Meskipun pihak keluarga Imam menyanggupi, uang dalam jumlah besar tersebut
tidak dapat diperoleh secara cepat, namun butuh waktu berhari-hari. Hingga akhirnya pihak
keluarga mendapat kabar adanya penemuan jasad yang ditemukan sudah membusuk dari
sungai di wilayah Karawang. Setelah dibawa ke RSPAD Gatot Subroto, diketahui bahwa
identitas jasad tersebut adalah Imam Masykur, korban penculikan dan penganiayaan yang
diduga dilakukan Praka Riswandi Manik dan rekan-rekannya.

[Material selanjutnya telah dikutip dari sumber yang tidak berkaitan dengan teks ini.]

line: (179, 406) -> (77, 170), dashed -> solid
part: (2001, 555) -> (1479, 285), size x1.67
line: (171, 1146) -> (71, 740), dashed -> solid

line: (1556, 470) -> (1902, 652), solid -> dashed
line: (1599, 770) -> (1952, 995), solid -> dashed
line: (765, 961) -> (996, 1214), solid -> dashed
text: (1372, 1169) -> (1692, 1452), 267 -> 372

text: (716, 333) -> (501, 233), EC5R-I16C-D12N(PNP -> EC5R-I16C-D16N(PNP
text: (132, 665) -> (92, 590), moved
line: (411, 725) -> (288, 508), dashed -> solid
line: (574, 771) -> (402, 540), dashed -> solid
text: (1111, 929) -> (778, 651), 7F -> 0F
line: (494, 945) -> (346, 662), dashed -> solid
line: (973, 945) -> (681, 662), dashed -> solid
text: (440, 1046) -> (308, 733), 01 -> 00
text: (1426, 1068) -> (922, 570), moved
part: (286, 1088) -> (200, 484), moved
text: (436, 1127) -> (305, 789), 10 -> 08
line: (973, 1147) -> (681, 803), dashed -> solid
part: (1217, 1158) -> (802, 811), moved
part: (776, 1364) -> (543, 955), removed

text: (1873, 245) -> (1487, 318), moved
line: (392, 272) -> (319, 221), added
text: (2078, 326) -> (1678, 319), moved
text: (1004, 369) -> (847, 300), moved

Sedangkan Praka J merupakan
anggota TNI di Kodam Iskandar Muda Aceh.

Terkait peran dan alasan pelaku menculik dan membunuh Imam Masykur, Kepala
Dinas Penerangan TNI Angkatan Darat (Kadispenad) Brigadir Jenderal TNI Hamim Tohari
tak mau berkomentar. Menurutnya, alasan mengapa Imam yang dijadikan target penculikan
dan pemerasan tidak bisa terlebih dahulu diungkap ke publik. "Ini ranah obyek penyidikan,
belum bisa saya ungkapkan, nanti akan diungkap di pengadilan ya," kata Hamim dalam pesan
singkatnya kepada Kompas.com, Selasa (29/8/2023). Ia menyatakan bahwa proses
penyidikan masih terus dilakukan dan tiga oknum prajurit yang
menculik Imam Masykur telah ditahan.

Sementara itu, Komandan Polisi Militer Kodam Jaya (Danpomdam Jaya) Kolonel
CPM Irsyad Hamdie Bey Anwar mengungkapkan bahwa tiga oknum TNI menculik dan
menyiksa Imam Masykur untuk memeras korban. Korban diperas karena ketiga pelaku
mengetahui kegiatan korban yang menjual obat-obatan ilegal (tramadol). Namun, penyiksaan
itu justru membuat korban meregang nyawa. Kendati demikian, Irsyad juga belum bisa
menjelaskan mengapa Imam Masykur yang dijadikan target pemerasan. Disamping itu, ia
mengatakan pemerasan dan penganiayaan hingga mengakibatkan warga Aceh itu meninggal
dunia sudah direncanakan. “Mereka ini (oknum TNI) semua satu angkatan, yang latar
belakangnya orang-orang dari Aceh, yang sama-sama sedang di Jakarta,” kata Irsyad. Karena
itu, mereka berkumpul untuk merencanakan melakukan penculikan dan pemerasan terhadap
warga Aceh. “Mereka melakukan itu secara bersamaan (dan) terencana untuk
(melakukan) penculikan dan pemerasan ini dari kelompok orang yang sama,” jelasnya.
Dikatakan Irsyad, para pelaku tidak mengenal secara detail identitas korban Imam Masykur,
namun mengetahui kegiatan komunitas korban ini apa-apa saja. “Dia (pelaku) tidak saling
kenal tapi tau komunitas korban ini berasal dari Aceh dan kegiatannya apa saja. Sehingga
mereka melakukan tindakan tersebut (penculikan dan pemerasan),” ujarnya.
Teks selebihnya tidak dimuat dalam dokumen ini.